In a strange about-face, Balint adds an epilogue saying as much, laying out every charge that can be leveled against Commentary in its present incarnation: that it is utterly predictable, no longer a “hot book”; that it has fallen into the mindless groupthink it often criticized on the left; that it “cloaked self-interest in the national interest”; that it craved power and influence when it abandoned literature for politics. Its writers could be seen as

overanxiously Americanized Jews, as hyperacculturated, overidentified, overzealous converts to America who proclaimed their love of country rather too loudly. . . .What they saw as successful assimilation, others saw as accommodationism. They curried favor, it was said. They truckled, they traded alienation for blind affirmation, they worshipped power and success, they strained too hard to prove their patriotism – in short, they were seen as the hofjuden, the “Court Jews,” of America. (213)

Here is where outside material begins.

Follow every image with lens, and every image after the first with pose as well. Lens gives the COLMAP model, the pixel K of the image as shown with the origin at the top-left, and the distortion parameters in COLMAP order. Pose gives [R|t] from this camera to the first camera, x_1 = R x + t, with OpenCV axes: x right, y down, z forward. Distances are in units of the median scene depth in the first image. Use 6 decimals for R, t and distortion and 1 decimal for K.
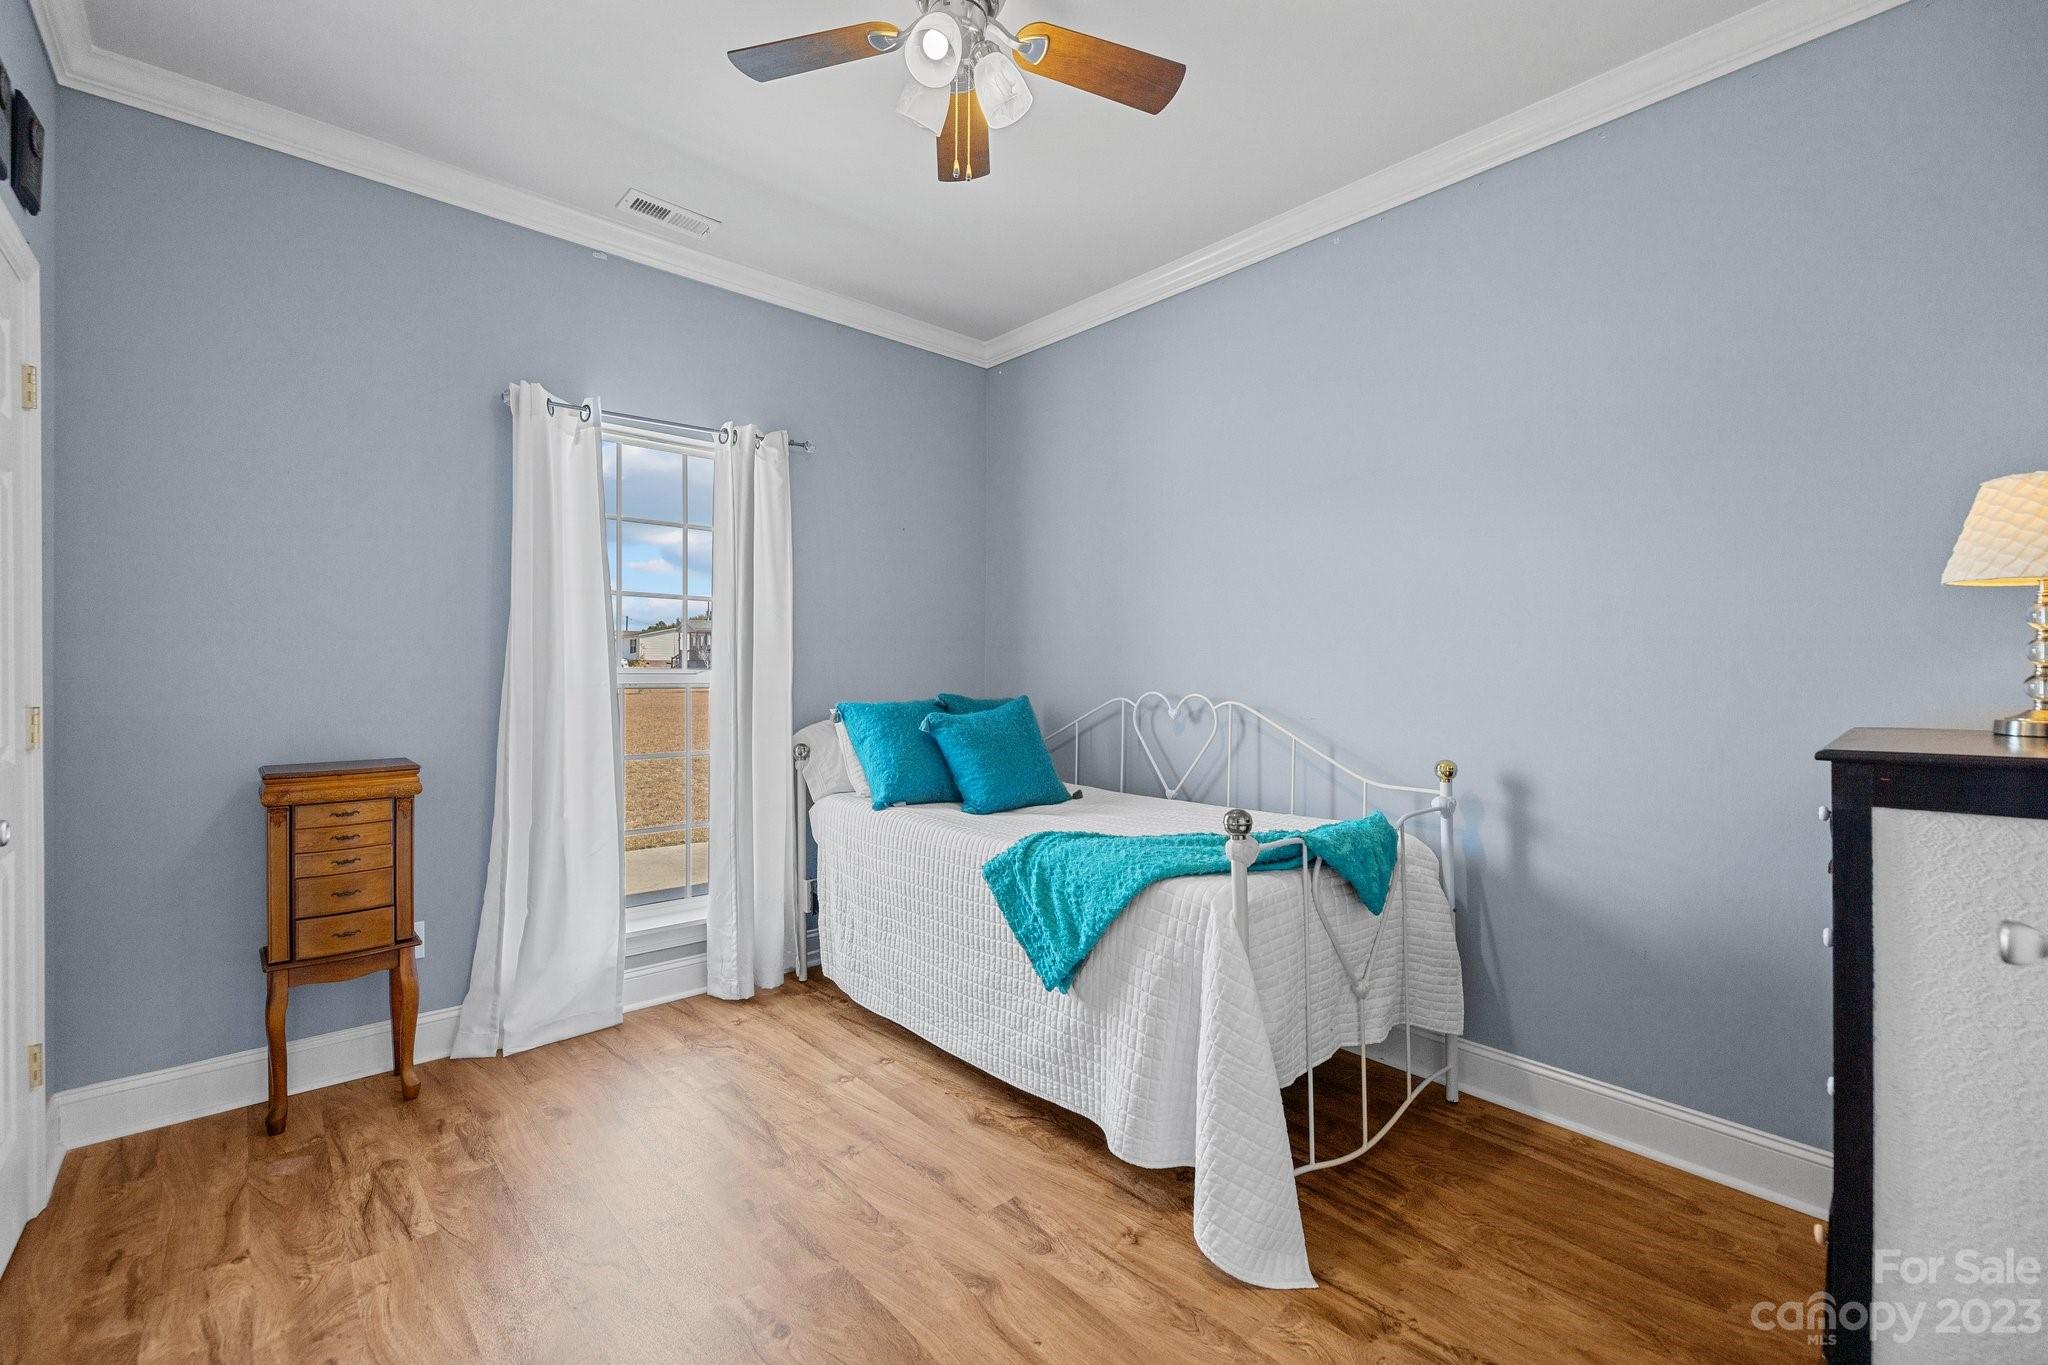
lens RADIAL K [[864.4, 0, 1024.4], [0, 864.4, 674.0], [0, 0, 1]] dist [0.000573, -0.000673]
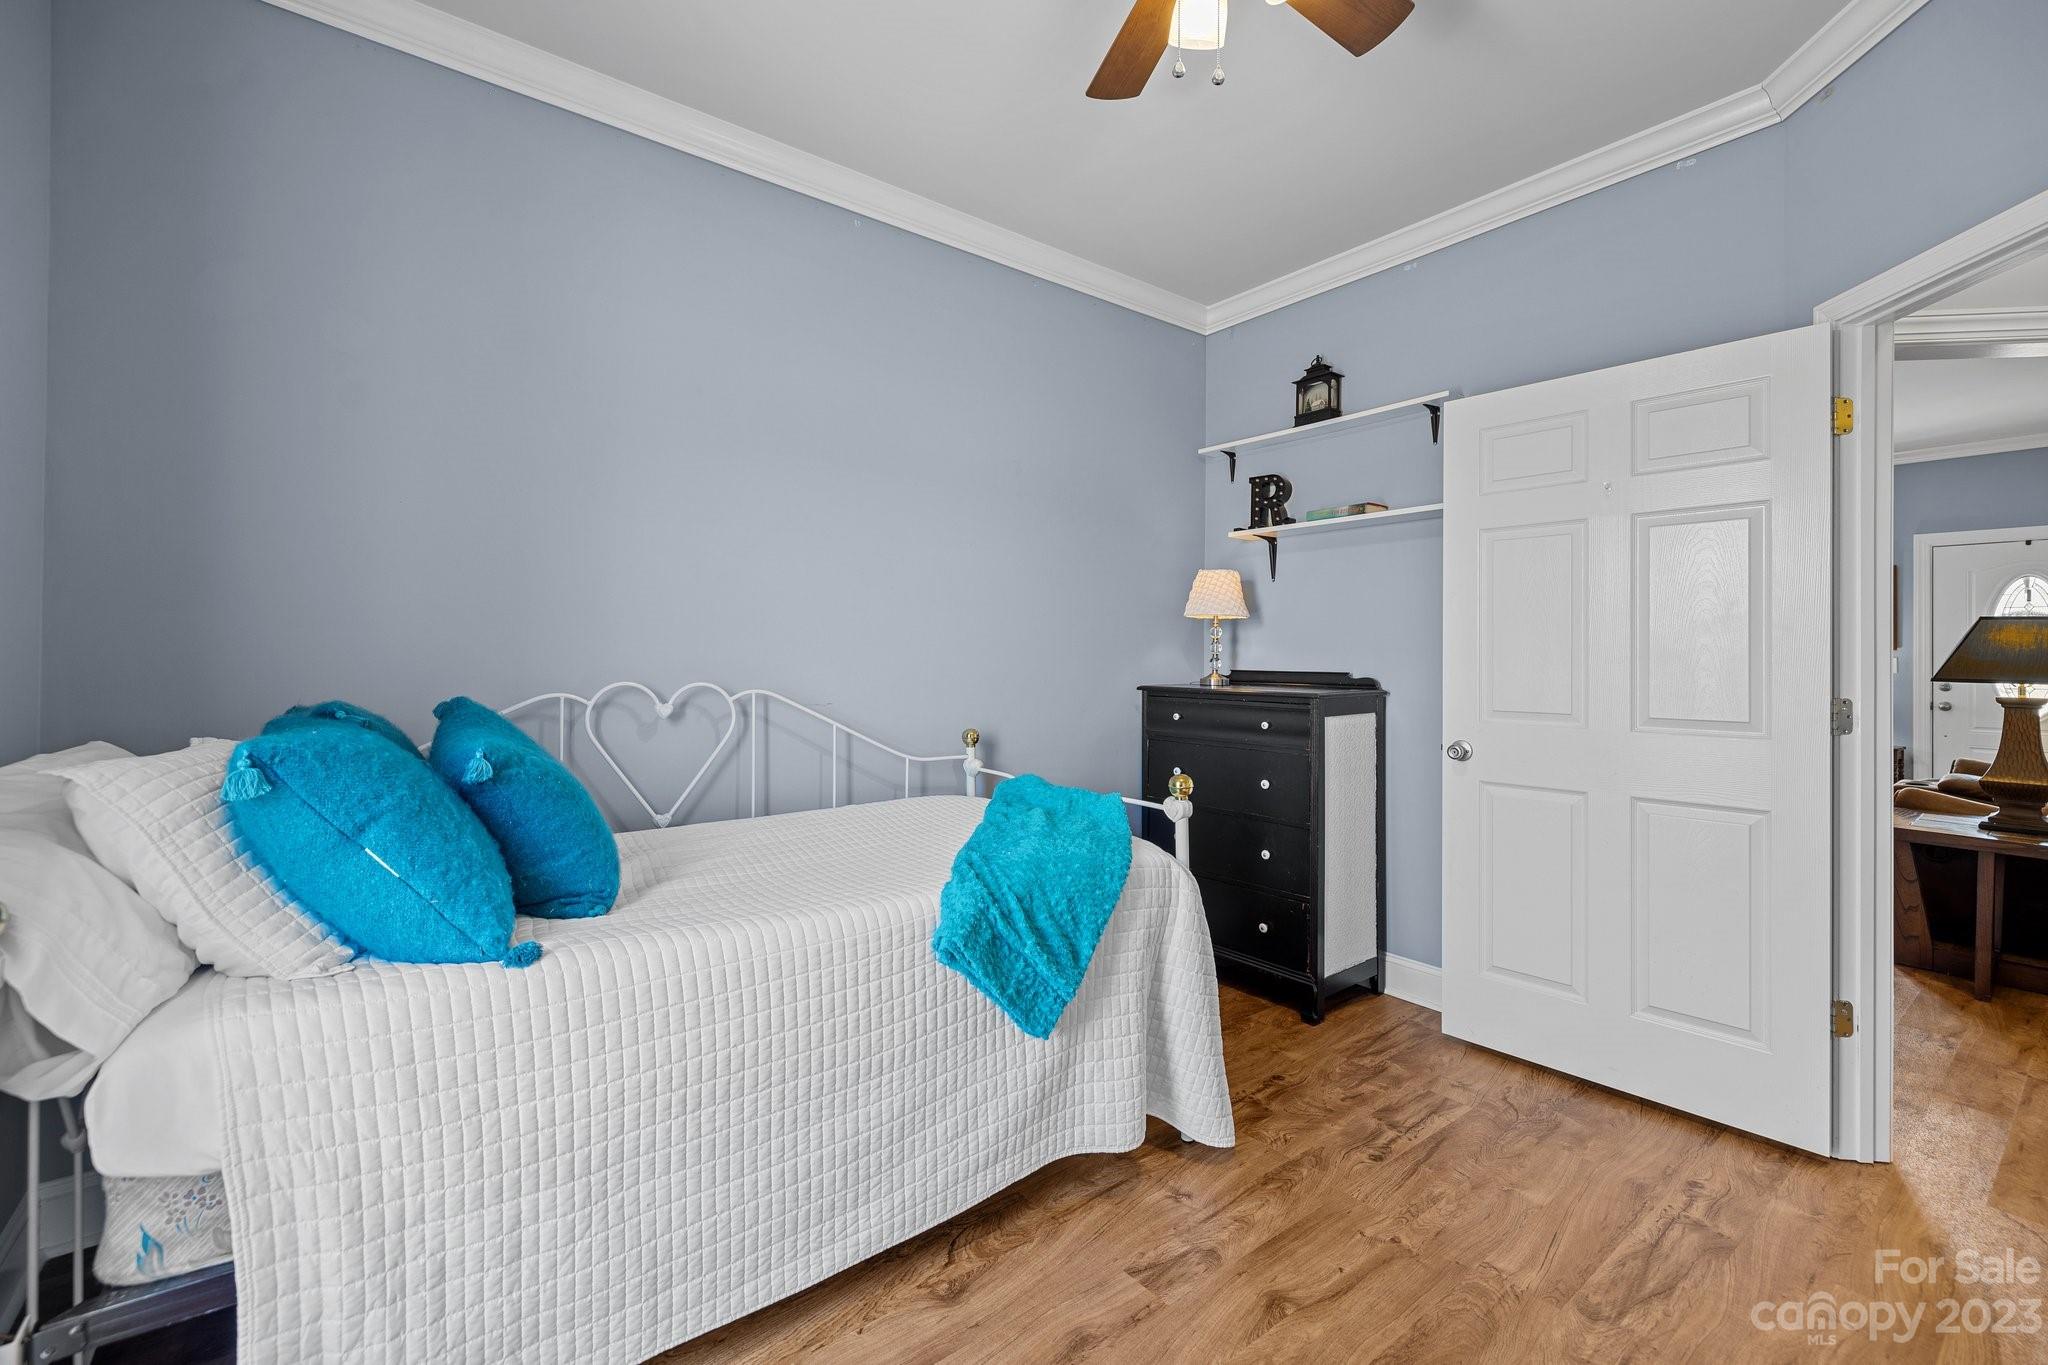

Balint doesn’t exactly endorse this indictment but serves it up as a surprising coda to his book. He could have added the magazine’s repeated failure to seduce its core constituency with its conservative agenda. For all their promotion of a “politics of interest” for American Jews, both Kristol and Podhoretz were frustrated by their seemingly unshakeable loyalty to a liberalism grounded in notions of progress, social justice, and universal moral values. In overwhelming numbers, prospering Jews continue to vote their anxieties and ideals, honed by centuries of discrimination, rather than their pocketbooks. This seemingly irrational liberalism was the subject of Podhoretz’s last book, Why Are Jews Liberals?, and even of his previous book on the Hebrew prophets. Kristol, more bluntly, derided “the politics of compassion” and once wrote an article “On the Political Stupidity of the Jews.”

The later Commentary’s one notable success has come in pushing for a more bellicose foreign policy – a confrontational posture toward the Soviet Union during Reagan’s first term (before both Reagan and the Russians reversed course), unquestioned support for the right wing in Israel under George W. Bush, a chorus of support for the disastrous invasion of Iraq, the unending “war on terror,” and the current face-off with radical Islam, especially Iran. This drumbeat for war, with its nostalgia for simple moral polarities of the cold war, has taken the magazine a long way from the liberal anti-Communism and the wry Jewish pride of Cohen’s original Commentary, let alone the more complex, more nuanced universe of Commentary in the 1960s.